En una ocasión fuimos en coche hasta el Königsee y desde allí, en una barca motora, a la península de Bartholomä; otro día hicimos una excursión de tres horas hasta el Königsee, pasando por el Scharitzkehl. El último tramo tuvimos que hacerlo sorteando a los numerosos paseantes, atraídos por el buen tiempo. Al principio casi nadie reconoció a Hitler, que llevaba su traje rural bávaro, ya que no imaginaban que estuviera entre los caminantes. Sólo poco antes de llegar a nuestra meta, la hospedería Schiffmeister, se formó una gran aglomeración de entusiastas que poco a poco habían comprendido con quién se habían tropezado y siguieron a nuestro grupo muy excitados. Logramos alcanzar la puerta de la hospedería, precedidos a toda prisa por Hitler, cuando la creciente multitud estaba a punto de rodearnos. Permanecimos sentados ante un café y un trozo de pastel mientras la gran plaza se iba llenando. Hitler no subió al coche descapotable hasta que llegaron refuerzos de la escolta. De pie junto al chófer sobre el asiento delantero plegado, con la mano izquierda apoyada en el parabrisas, pudieron verlo incluso los que se encontraban más lejos. En tales momentos, el entusiasmo se volvía frenético; la larga espera se había visto premiada por fin. El automóvil iba precedido por dos hombres de la escolta y flanqueado por otros seis, tres a cada lado, mientras el vehículo se abría camino despacio entre la gente. Como casi siempre, yo iba en el asiento plegable, justo detrás de Hitler, y nunca olvidaré aquella explosión de júbilo, la embriaguez que expresaban tantísimos rostros. En sus primeros años de gobierno, estas escenas se repetían en cualquier sitio al que Hitler llegara o en el que tuviera que estacionar un rato el coche. No las provocaba la manipulación retórica de las masas, sino que era única y exclusivamente el efecto de su presencia. Mientras que por lo general los distintos individuos que formaban la multitud sólo sucumbían unos segundos a aquellos transportes, Hitler estaba expuesto a ellos de continuo. En aquel tiempo me parecía admirable que, a pesar de ello, mantuviera la naturalidad en sus relaciones personales.

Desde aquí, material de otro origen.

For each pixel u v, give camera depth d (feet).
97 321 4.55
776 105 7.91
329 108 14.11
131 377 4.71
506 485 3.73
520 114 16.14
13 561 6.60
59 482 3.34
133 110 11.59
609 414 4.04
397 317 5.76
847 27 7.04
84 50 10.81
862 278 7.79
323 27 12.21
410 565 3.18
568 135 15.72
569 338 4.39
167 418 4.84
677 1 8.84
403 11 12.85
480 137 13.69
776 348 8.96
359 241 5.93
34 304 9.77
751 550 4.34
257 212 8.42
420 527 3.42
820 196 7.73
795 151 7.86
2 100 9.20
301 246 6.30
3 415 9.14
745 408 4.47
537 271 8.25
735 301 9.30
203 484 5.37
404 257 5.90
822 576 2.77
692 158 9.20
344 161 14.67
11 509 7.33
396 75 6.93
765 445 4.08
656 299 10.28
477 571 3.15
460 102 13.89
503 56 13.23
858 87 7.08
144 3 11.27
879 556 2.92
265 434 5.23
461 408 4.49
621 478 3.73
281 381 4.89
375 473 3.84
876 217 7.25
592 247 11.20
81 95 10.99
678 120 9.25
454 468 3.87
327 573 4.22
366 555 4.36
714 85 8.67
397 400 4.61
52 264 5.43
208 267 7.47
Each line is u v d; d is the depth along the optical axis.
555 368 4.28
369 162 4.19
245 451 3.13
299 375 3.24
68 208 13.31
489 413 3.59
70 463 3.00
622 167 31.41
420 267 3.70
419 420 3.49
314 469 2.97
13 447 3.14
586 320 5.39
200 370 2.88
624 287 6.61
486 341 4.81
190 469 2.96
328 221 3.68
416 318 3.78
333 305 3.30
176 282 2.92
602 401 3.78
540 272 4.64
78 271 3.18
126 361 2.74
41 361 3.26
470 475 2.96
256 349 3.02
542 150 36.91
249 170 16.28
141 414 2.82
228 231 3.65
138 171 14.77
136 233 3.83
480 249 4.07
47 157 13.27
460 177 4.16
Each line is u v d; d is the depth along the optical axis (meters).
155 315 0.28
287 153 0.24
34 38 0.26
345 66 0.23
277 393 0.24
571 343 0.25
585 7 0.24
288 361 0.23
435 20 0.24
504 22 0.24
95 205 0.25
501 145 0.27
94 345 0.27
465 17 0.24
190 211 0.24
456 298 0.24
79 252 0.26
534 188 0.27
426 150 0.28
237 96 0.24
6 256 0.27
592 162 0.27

Quizá resulte comprensible: también yo me sentía arrastrado por aquellos raptos de veneración. Pero aún me subyugaba mucho más hablar, minutos u horas después, con el ídolo de un pueblo para discutir respecto a los planos, sentarme a su lado en el teatro o comer con él ravioli en el Osteria. Era este contraste el que me sometía.